Supplied data =
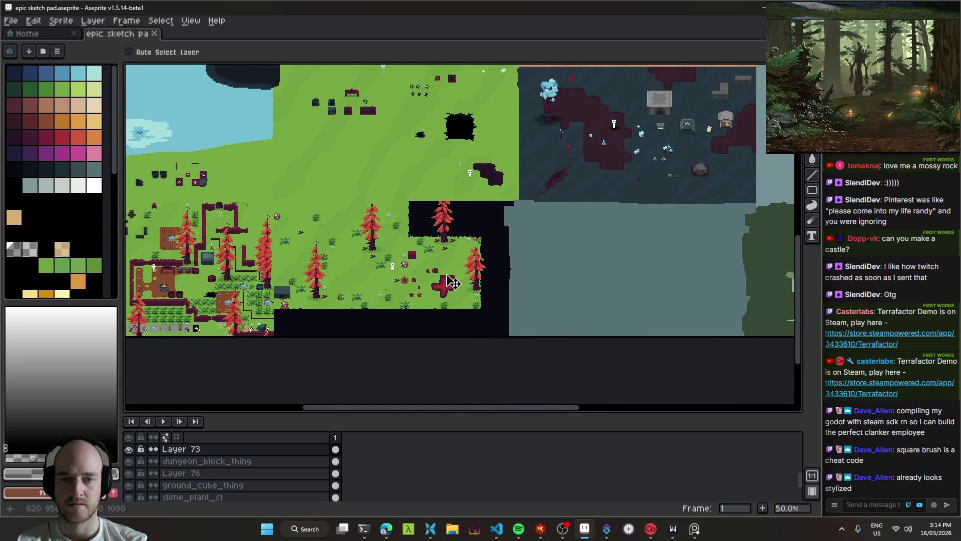
scroll(408, 266, up, 2)
Save the sketch pad and delete the layer holding the two dark-red blobs.
click(426, 223)
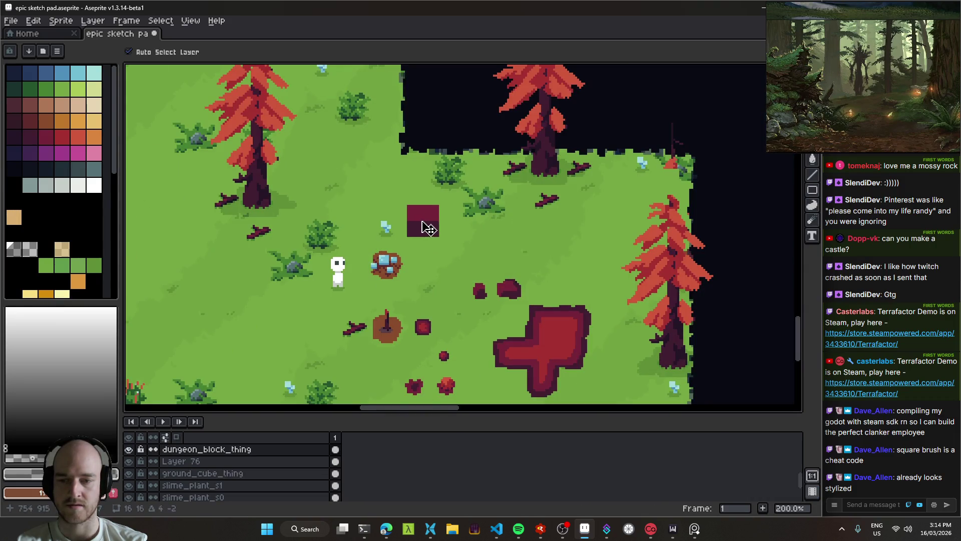
scroll(426, 228, down, 1)
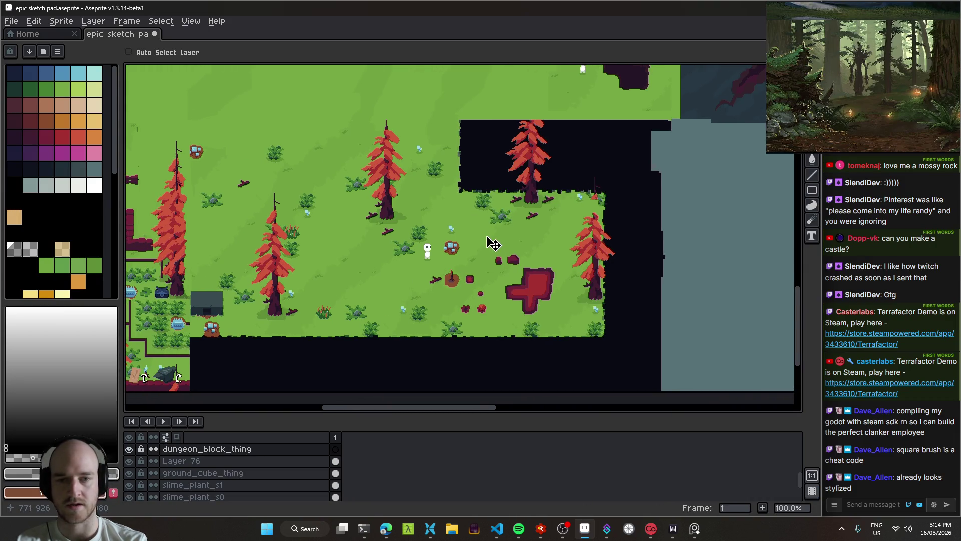
key(ctrl+s)
scroll(493, 244, up, 2)
ctrl+click(541, 250)
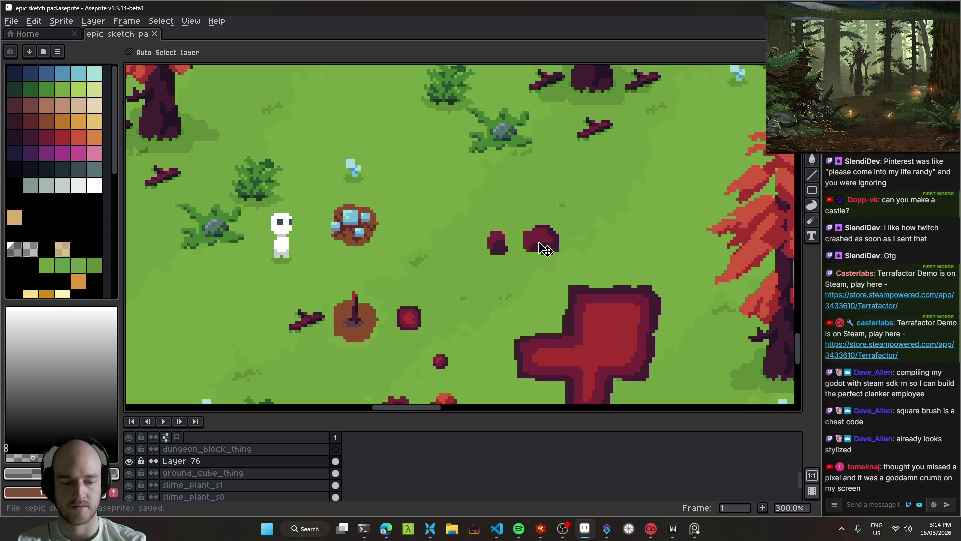
key(Delete)
Save again and undo accidental moves of the goop_ball dot and red plant sprite.
scroll(545, 235, down, 5)
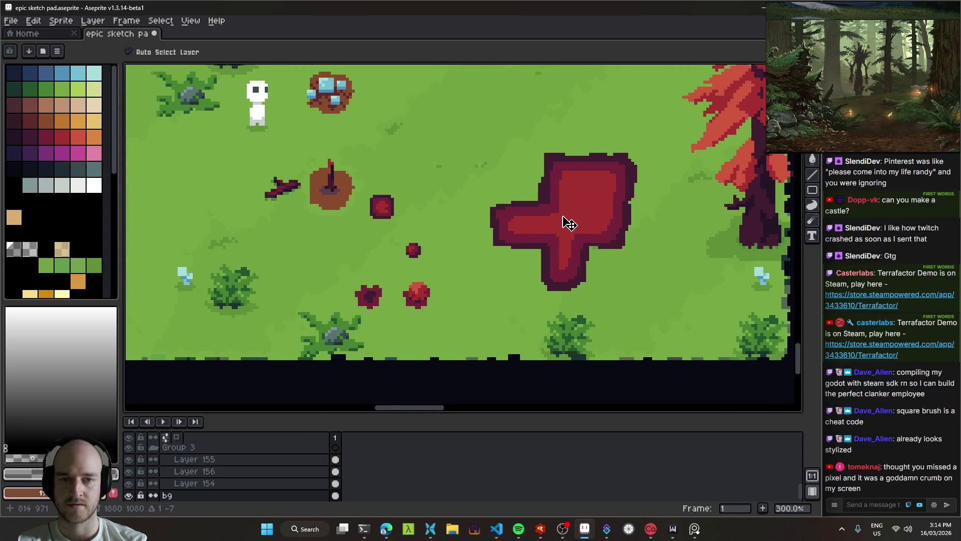
click(424, 299)
key(ctrl+s)
scroll(475, 314, down, 2)
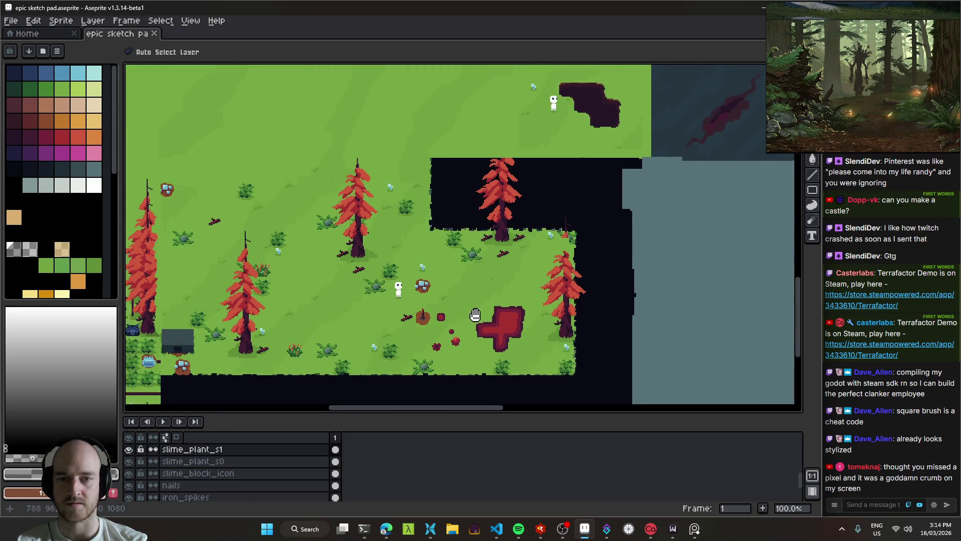
scroll(475, 314, down, 1)
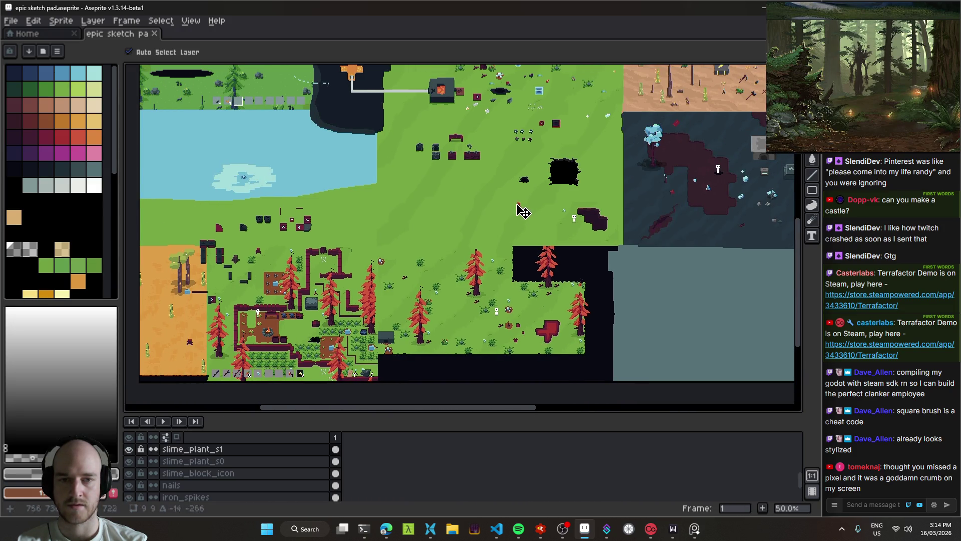
scroll(533, 238, up, 3)
click(543, 254)
scroll(543, 253, down, 3)
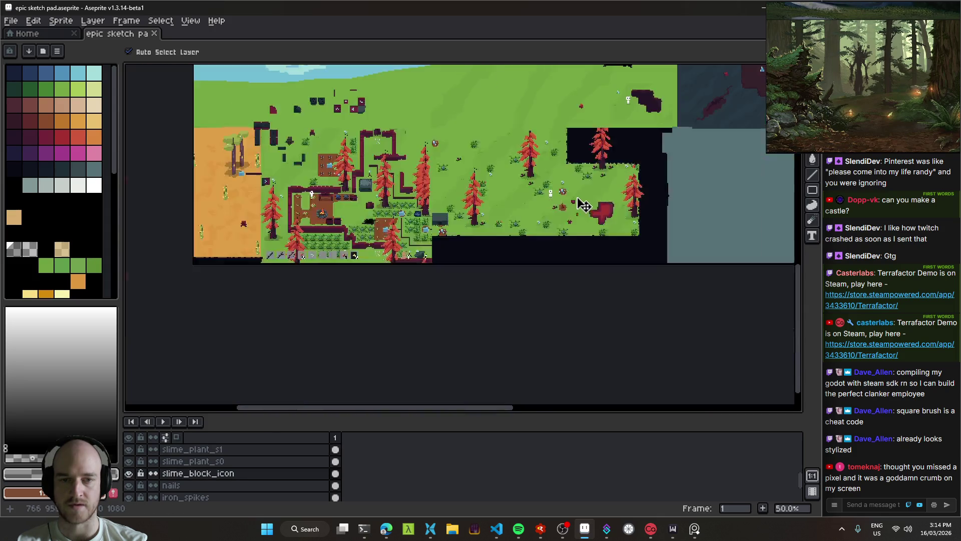
scroll(558, 215, up, 1)
ctrl+click(536, 293)
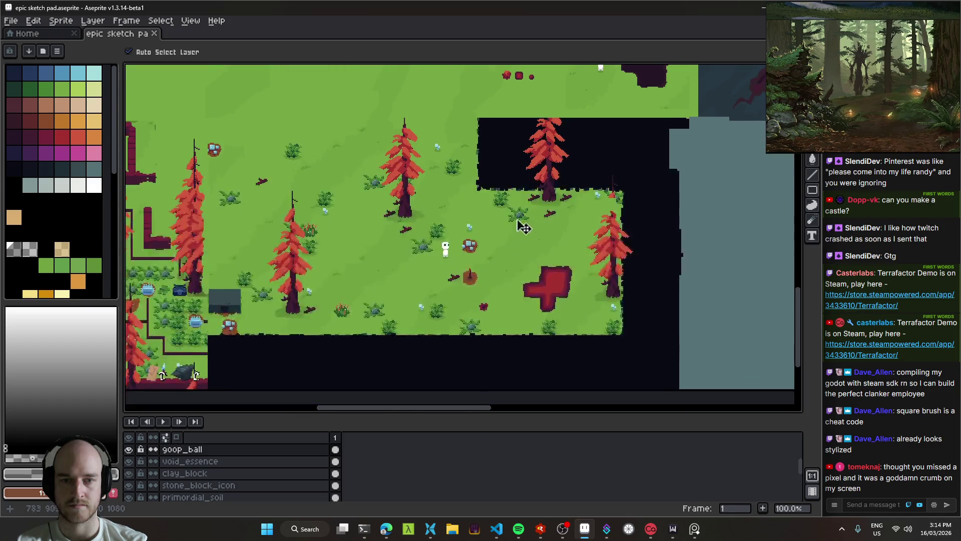
key(ctrl+z)
drag(481, 311, 512, 103)
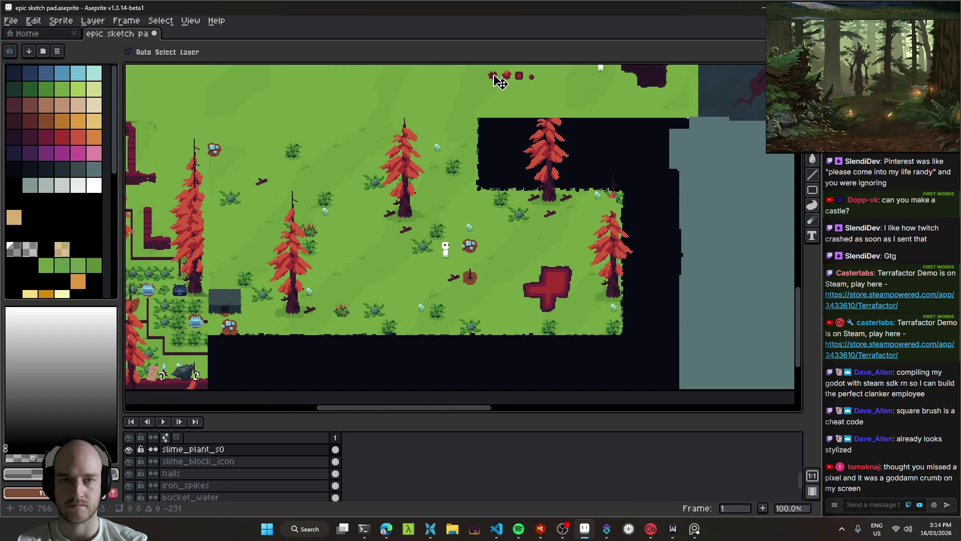
key(ctrl+z)
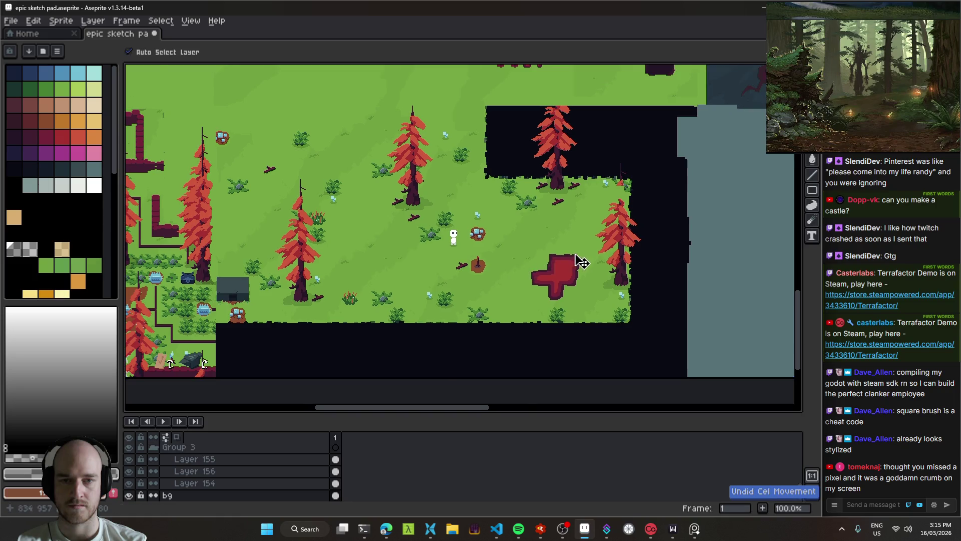
scroll(581, 261, down, 1)
Erase swaths across the dark and green area and up along the grass edge.
key(e)
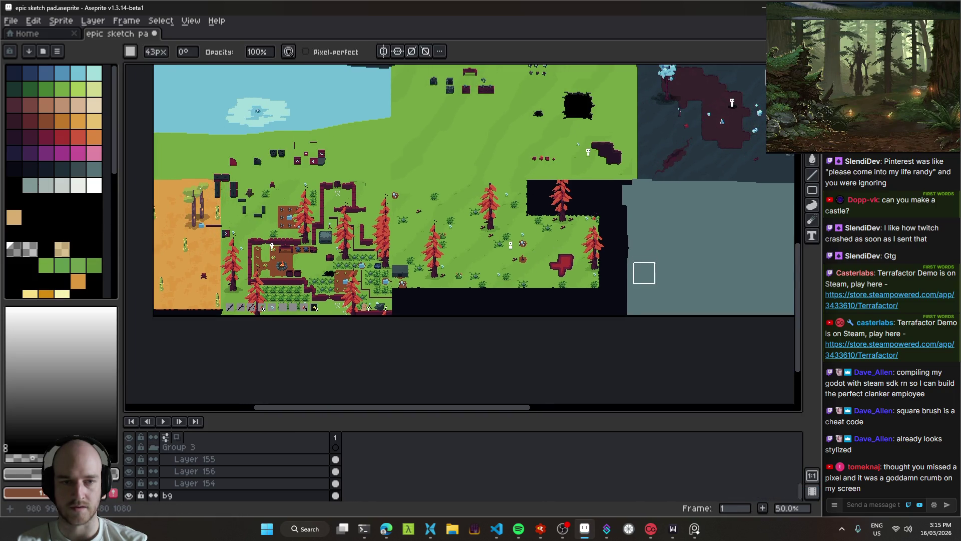
drag(656, 308, 626, 265)
mouse_move(565, 298)
mouse_down()
mouse_move(524, 269)
mouse_move(616, 226)
mouse_up()
mouse_move(626, 186)
mouse_down()
mouse_move(539, 185)
mouse_move(587, 211)
mouse_up()
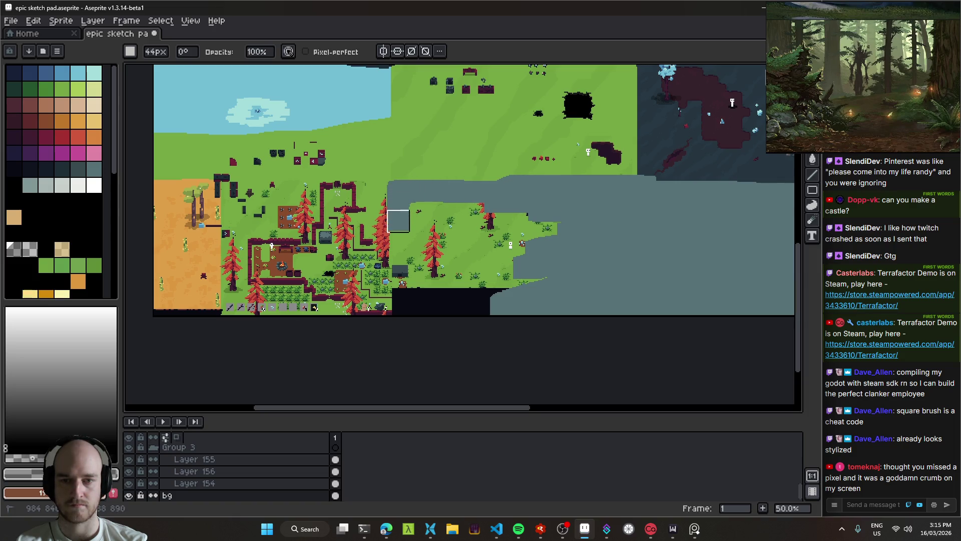
mouse_move(403, 302)
mouse_down()
mouse_move(412, 249)
mouse_move(474, 214)
mouse_move(554, 214)
mouse_move(454, 279)
mouse_up()
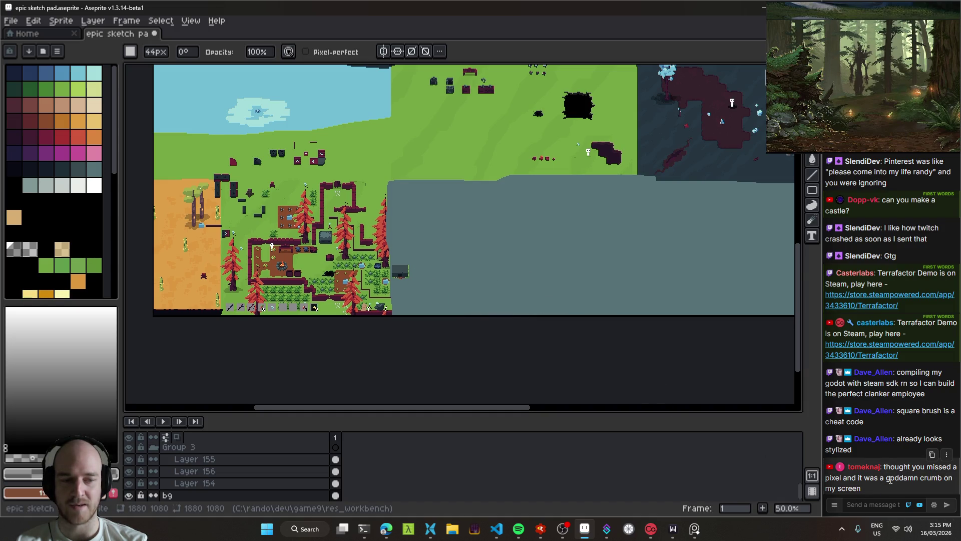
scroll(553, 218, up, 1)
mouse_move(520, 186)
mouse_down()
mouse_move(493, 247)
mouse_move(521, 226)
mouse_up()
key(v)
scroll(521, 225, down, 1)
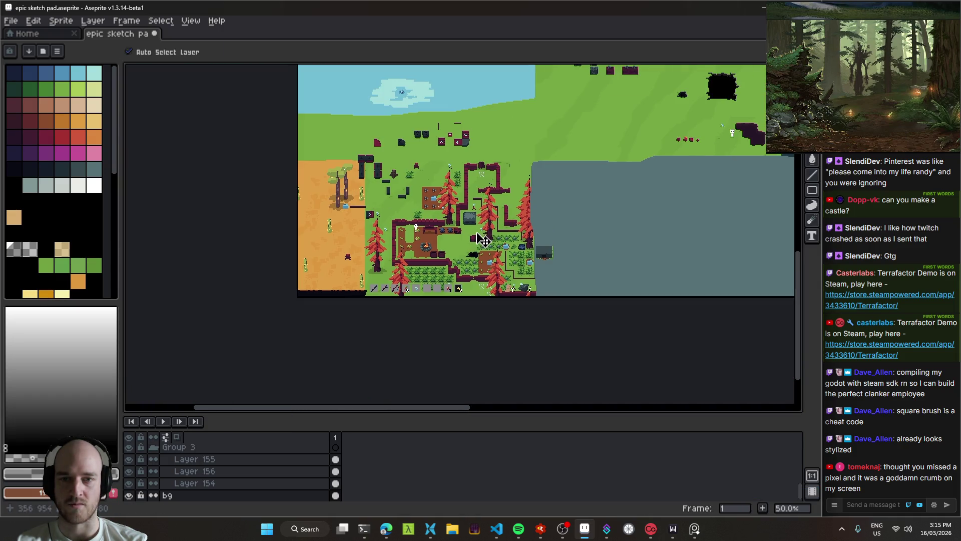
drag(500, 215, 510, 233)
Erase a band along the map's bottom edge and the rest of the lower map.
key(e)
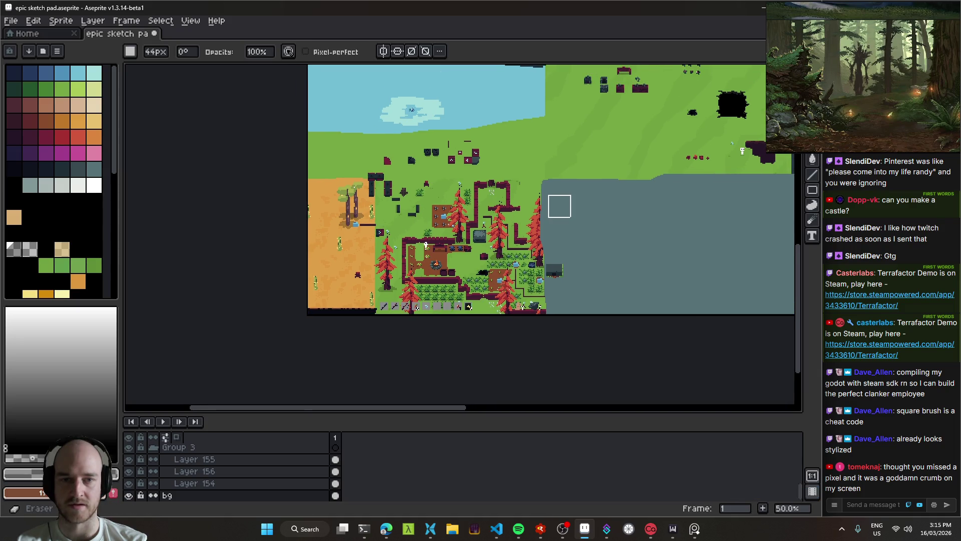
key(v)
scroll(506, 265, up, 1)
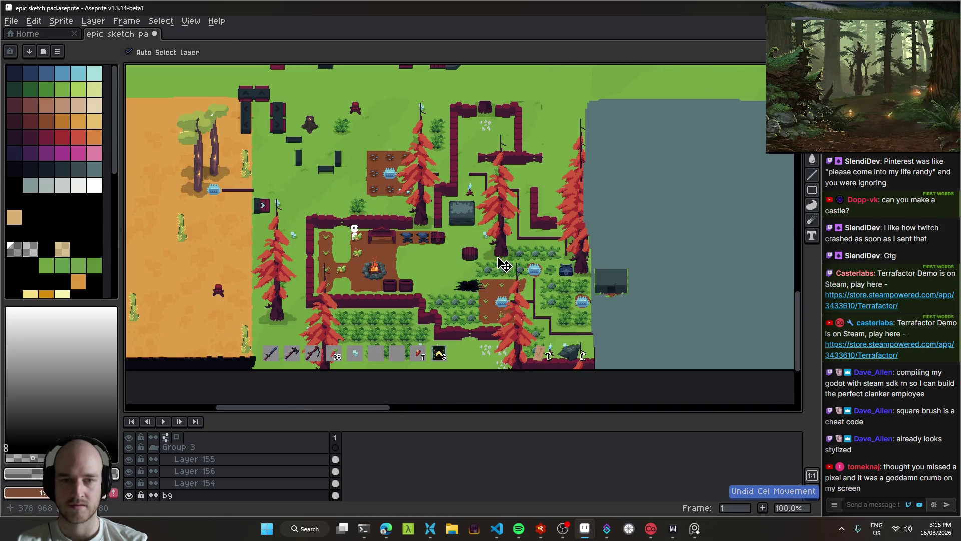
scroll(509, 265, down, 1)
drag(515, 262, 543, 267)
key(e)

Task to complete = With pictures excluded, restate word for word the lines from the one that contains "mouse_move(521, 226)" through the end of the material, inclusive, and nothing more.

Task result =
mouse_move(521, 226)
mouse_up()
key(v)
scroll(521, 225, down, 1)
drag(500, 215, 510, 233)
Erase a band along the map's bottom edge and the rest of the lower map.
key(e)
key(v)
scroll(506, 265, up, 1)
scroll(509, 265, down, 1)
drag(515, 262, 543, 267)
key(e)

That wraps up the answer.